My associate had never experienced this before, but my mind goes back many years to a call I received in the middle of the night. "He shot my baby!" were the first words on the other end of the phone from my former high school classmate, in anguish over the news that her 26-year-old daughter had been killed by her husband during the middle of the divorce. I had been representing the classmate's daughter and had gotten a restraining order against her highway patrolman husband because of his threats of physical abuse to her.

My client was the definition of charming. She lit up the office every time she appeared. She was young, attractive and was one of the most positive people I had ever met.

Despite my request that the court order the husband to stay out of the neighborhood where they lived, the judge allowed him access to the office which was located behind the garage and had an outside entrance. The Husband said that he needed to be in that part of the house to store his traffic reports and that my client could place a lock on the door that led from the office to the rest of the house. He would enter the office only from the outside entrance and would not go into the house.

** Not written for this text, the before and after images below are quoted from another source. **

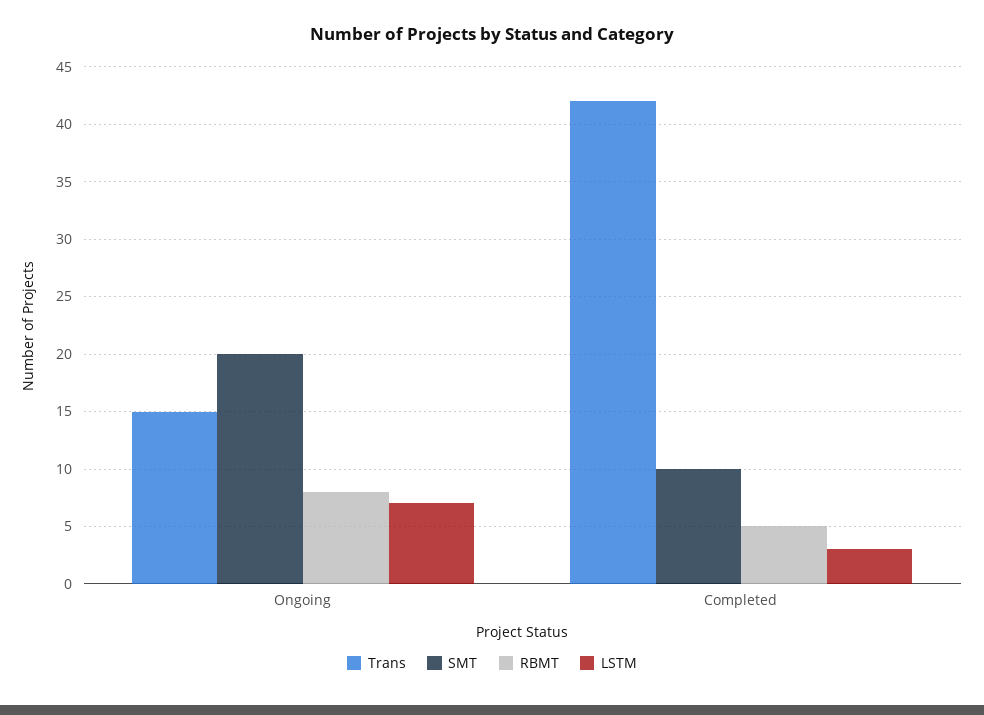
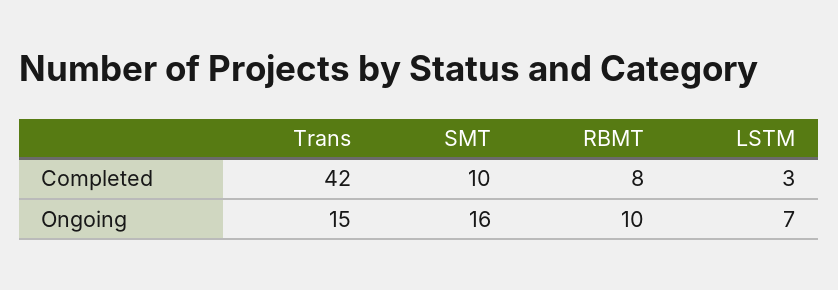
SMT, Ongoing: 20 -> 16
RBMT, Ongoing: 8 -> 10
RBMT, Completed: 5 -> 8

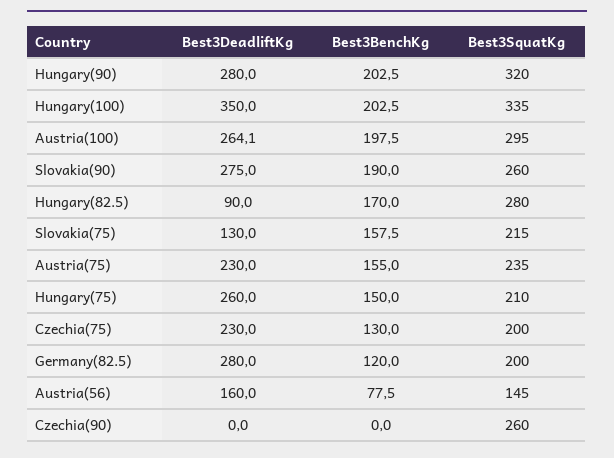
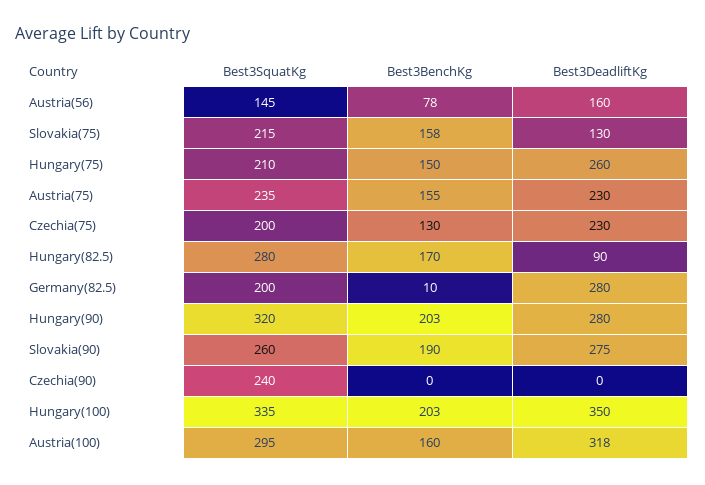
Best3DeadliftKg, Austria(100): 264.1 -> 318
Best3BenchKg, Austria(100): 197.5 -> 160
Best3BenchKg, Germany(82.5): 120 -> 10
Best3SquatKg, Czechia(90): 260 -> 240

One day, he was in the neighborhood and saw the garage door open. He went straight into the house through the garage and shot my client. He then took the smallest paring knife in the set and stabbed himself near his left shoulder so that he could say that she attacked him and that he acted in self defense.

At the murder trial where I testified, the jury saw that it didn't make sense that she would attack him with that knife when there were much larger butcher knives to choose from in the same location. The former state trooper now serves his life sentence in a Florida penitentiary. My high school classmate will never recover from her loss.

Did I second-guess myself during that process? Oh yes, I did. Could I have said something more persuasive to get the judge to order the husband to stay completely out of the neighborhood at all times? Could I have been more persuasive to my client to move away from the house if he was going to be allowed to use the office there?

My associate will be going through the same second-guessing process. As a senior divorce attorney who thought she had seen it all and been through every circumstance with her clients, she is now going to find that she looks at life much differently than before. What advice can I give her? Continue to fight for your clients and work to protect them in every way. That is all that you can do. Sometimes, that is just not going to be enough.